Infrastructure Congestion
Ports and inland terminals can experience congestion during peak seasons or crisis events — circumstances that can erode the delivery time advantage nearshoring seeks to create. The international experience shows that initial movement gains can be offset if logistics partners can’t scale capacity or if customs and security procedures develop bottlenecks.
Supply Chain Complexity
Nearshoring suggests that relocating final manufacturing closer creates smoother delivery cycles, but many companies still depend on global component networks. If key parts originate offshore, delays can surface long before the nearshore advantage appears, making strong planning, forecasting and inventory strategies essential. Research reinforces this point by showing that even with shorter distances, regional supply chains may still maintain higher inventories due to delivery-time risk and variability.
Strategic Considerations for Supply Chain Professionals
So, what can manufacturers, 3PLs, retailers and logistics providers take away from the evolving narrative of nearshoring?

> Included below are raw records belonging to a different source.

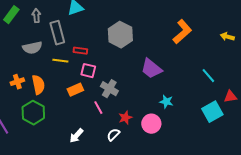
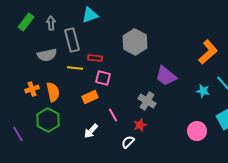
orange L-shape: (182, 32) -> (208, 52), moved
gray cross: (109, 89) -> (147, 101), moved
cyan star: (166, 102) -> (203, 91), moved
pink circle: (151, 124) -> (197, 131), moved
white arrow: (76, 136) -> (91, 131), moved

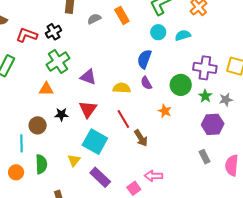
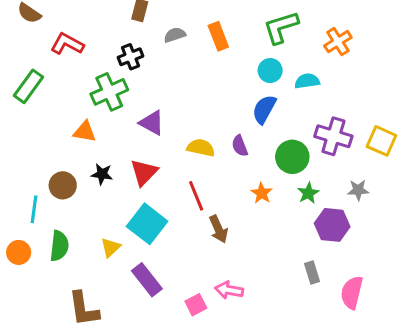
black cross: (53, 32) -> (131, 57), moved
blue semicircle: (144, 59) -> (264, 109), moved
green star: (205, 96) -> (308, 193), moved

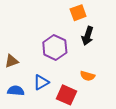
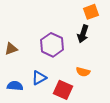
orange square: (78, 13) -> (91, 12), moved
brown triangle: (12, 61) -> (11, 49), moved

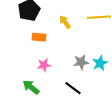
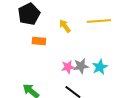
pink star: (44, 65) -> (68, 67), moved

Lean on Data, Not Assumptions
Logistics professionals should quantify the impacts of lead time before committing to large nearshoring investments. While proximity reduces transport distance, mode shifting and the readiness of the industrial ecosystem influences the total delivery experience.
Build Flexibility Around Delivery Time
Even nearshore routes experience variability. Advanced planning systems, real-time tracking and scenario modeling help manage risk and maintain delivery reliability. A layered approach to buffers — whether through safety stock, flexible carrier arrangements or adjustable production windows — strengthens a business’s ability to absorb unexpected shifts without disrupting service levels.
Integrate Production and Logistics Early
Nearshoring works best when manufacturing site selection considers logistics networks, intermodal options and border throughput from the outset. This means collaboration between manufacturing planners and logistics engineers.
Avoid One-Size-Fits-All
Certain products — especially those with stable demand and predictable lead time requirements — benefit most from nearshoring. Other product categories with less time sensitivity might still justify offshore advantages. A clear understanding of product behavior, customer expectations and margin structure guides network decisions that align with the actual business need rather than a trend-driven approach.
A Nuanced Advantage
Nearshoring has transformed parts of the global manufacturing landscape by reducing the physical distance between production and consumption, allowing brands to respond more quickly to demand shifts and potentially shorten delivery lead times. However, delivery time gains are not guaranteed simply by moving production closer. Logistics and supply chain performance will continue to depend on infrastructure readiness, customs efficiency, mode selection, and strategic integration of production and logistics planning.
For supply chain professionals evaluating nearshoring, the answer isn’t binary. The question is not whether nearshoring can improve delivery times — evidence shows that it can — but under which conditions it consistently delivers those improvements in practice. Careful analysis, cross-functional coordination and investment in logistics infrastructure are crucial to transforming nearshoring from a strategic aspiration into a tangible operational advantage.